How To Prepare Tax Return For Real Estate Agent

Learn how to prepare tax return for real estate agents with some simple tips. First understand that all real estate agents must prepare tax returns if there is income of $400 or more during the tax year. A real estate agent is considered to be self-employed and must prepare tax returns and pay social security also. Since the real estate agent has no tax taken out of the commission check, the agent is responsible for all taxes owed.

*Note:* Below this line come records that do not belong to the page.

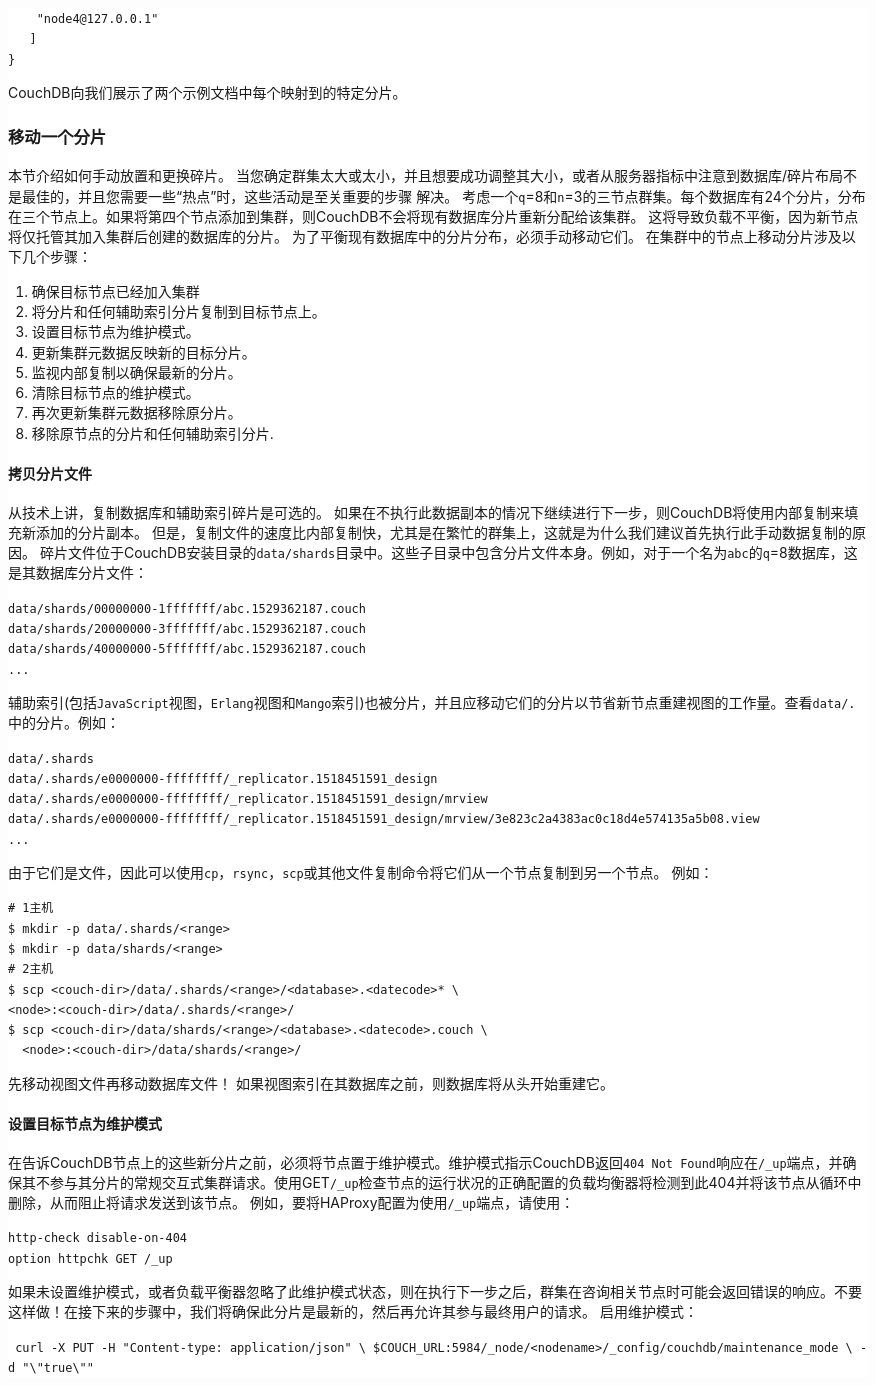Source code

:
 ```
    "node4@127.0.0.1"
   ] 
}
```
CouchDB向我们展示了两个示例文档中每个映射到的特定分片。
### 移动一个分片
本节介绍如何手动放置和更换碎片。 当您确定群集太大或太小，并且想要成功调整其大小，或者从服务器指标中注意到数据库/碎片布局不是最佳的，并且您需要一些“热点”时，这些活动是至关重要的步骤 解决。
考虑一个`q`=8和`n`=3的三节点群集。每个数据库有24个分片，分布在三个节点上。如果将第四个节点添加到集群，则CouchDB不会将现有数据库分片重新分配给该集群。 这将导致负载不平衡，因为新节点将仅托管其加入集群后创建的数据库的分片。 为了平衡现有数据库中的分片分布，必须手动移动它们。
在集群中的节点上移动分片涉及以下几个步骤：

1. 确保目标节点已经加入集群
2. 将分片和任何辅助索引分片复制到目标节点上。
3. 设置目标节点为维护模式。
4. 更新集群元数据反映新的目标分片。
5. 监视内部复制以确保最新的分片。
6. 清除目标节点的维护模式。
7. 再次更新集群元数据移除原分片。
8. 移除原节点的分片和任何辅助索引分片.

#### 拷贝分片文件
从技术上讲，复制数据库和辅助索引碎片是可选的。 如果在不执行此数据副本的情况下继续进行下一步，则CouchDB将使用内部复制来填充新添加的分片副本。 但是，复制文件的速度比内部复制快，尤其是在繁忙的群集上，这就是为什么我们建议首先执行此手动数据复制的原因。
碎片文件位于CouchDB安装目录的`data/shards`目录中。这些子目录中包含分片文件本身。例如，对于一个名为`abc`的`q`=8数据库，这是其数据库分片文件：
```
data/shards/00000000-1fffffff/abc.1529362187.couch
data/shards/20000000-3fffffff/abc.1529362187.couch
data/shards/40000000-5fffffff/abc.1529362187.couch
...
```
辅助索引(包括`JavaScript`视图，`Erlang`视图和`Mango`索引)也被分片，并且应移动它们的分片以节省新节点重建视图的工作量。查看`data/.`中的分片。例如：
```
data/.shards
data/.shards/e0000000-ffffffff/_replicator.1518451591_design
data/.shards/e0000000-ffffffff/_replicator.1518451591_design/mrview
data/.shards/e0000000-ffffffff/_replicator.1518451591_design/mrview/3e823c2a4383ac0c18d4e574135a5b08.view
...
```
由于它们是文件，因此可以使用`cp`，`rsync`，`scp`或其他文件复制命令将它们从一个节点复制到另一个节点。 例如：
```
# 1主机
$ mkdir -p data/.shards/<range>
$ mkdir -p data/shards/<range>
# 2主机
$ scp <couch-dir>/data/.shards/<range>/<database>.<datecode>* \
<node>:<couch-dir>/data/.shards/<range>/
$ scp <couch-dir>/data/shards/<range>/<database>.<datecode>.couch \
  <node>:<couch-dir>/data/shards/<range>/
```
先移动视图文件再移动数据库文件！ 如果视图索引在其数据库之前，则数据库将从头开始重建它。
#### 设置目标节点为维护模式
在告诉CouchDB节点上的这些新分片之前，必须将节点置于维护模式。维护模式指示CouchDB返回`404 Not Found`响应在`/_up`端点，并确保其不参与其分片的常规交互式集群请求。使用GET`/_up`检查节点的运行状况的正确配置的负载均衡器将检测到此404并将该节点从循环中删除，从而阻止将请求发送到该节点。 例如，要将HAProxy配置为使用`/_up`端点，请使用：
```
http-check disable-on-404
option httpchk GET /_up
```
如果未设置维护模式，或者负载平衡器忽略了此维护模式状态，则在执行下一步之后，群集在咨询相关节点时可能会返回错误的响应。不要这样做！在接下来的步骤中，我们将确保此分片是最新的，然后再允许其参与最终用户的请求。
启用维护模式：
```
 curl -X PUT -H "Content-type: application/json" \ $COUCH_URL:5984/_node/<nodename>/_config/couchdb/maintenance_mode \ -d "\"true\""
```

  1. Filing Online or Through a Local Tax Preparer.  The first step in preparing a tax return for real estate agent is to choose which method of filing is best. There are many online services that offer step by step guidance for a fee and then the IRS has an E-File service that is free if the taxpayer fits into their guidelines. The E-File can not be used if the individual lives overseas. There is a huge debate about whether a CPA can offer better guidance than a tax preparer. This is a decision an individual must make on his own.
  2. Choosing Which Form to Use. The real estate agent can file a 1040, 1040A or 1040EZ form. Depending on the deductions being taken, the real estate agent will usually choose the 1040 as all agents have deductions. These deductions could be business cards, signs, gasoline, gifts for clients, etc.
  3. Basic information on the Form. The first information on the income tax form is the name of the real estate agent and spouse. The individual must also fill in the social security number, number of dependents and the home address.
  4. Deductions. One of the largest tasks for the real estate agent is to figure in all the deductions from the year that are legal. A home office is one of the red flags that may trigger an audit, so in many cases a home office will be avoided. There are many other deductions that are allowed and are reasonable, such as: car expenses, mileage, stationery, office expenses, Board of Realtor fees, state fees or requirements, gifts to clients at the close of the sale, bank fees, credit card expenses pertaining to the business, meals and travel expenses pertaining to the business.
  5. Self-Employment Taxes. Once the deduction are taken and subtracted from the income, the net income is achieved. Self-employment taxes are paid on the net income at a rate of 15.3% (social security and Medicare). This is usually the largest expense for sole proprietors.
  6. Credits Added in. The real estate agent can also use their credits towards the final amount owed such as child care, education and earned income credit. Both the online services and CPA's can aid in the rules and regulations for these credits. Charity donations are deductible also along with receipts from authorized corporations and companies approved by the IRS.
  7. Final Calculations.  After the deductions are taken, the self-employment tax is figured and all the credits are calculated, a net income can be arrived at.  The federal tax owed is figured once the personal exemptions are calculated. The personal exemptions will include the spouse (if filing jointly) and all the dependents. 
  8. Estimated Taxes. Should the real estate agent owe more than $1000, estimated taxes must be paid during the year. Estimated taxes must be paid four times a year on: April 15th, June 15th, September 15th and January 15th of the following year. The estimated tax is mailed in along with form 1040-ES with a cashier check made out to the IRS and your social security number noted on the check and form.
  9. The Tax Owed. The final amount owed to the IRS can be sent by mail or deducted from a bank account. Should the agent be unable to pay the amount owed, there are financing programs. These programs set up by the IRS are high in interest and penalties, so in many cases it is better to put the tax owed on a credit card.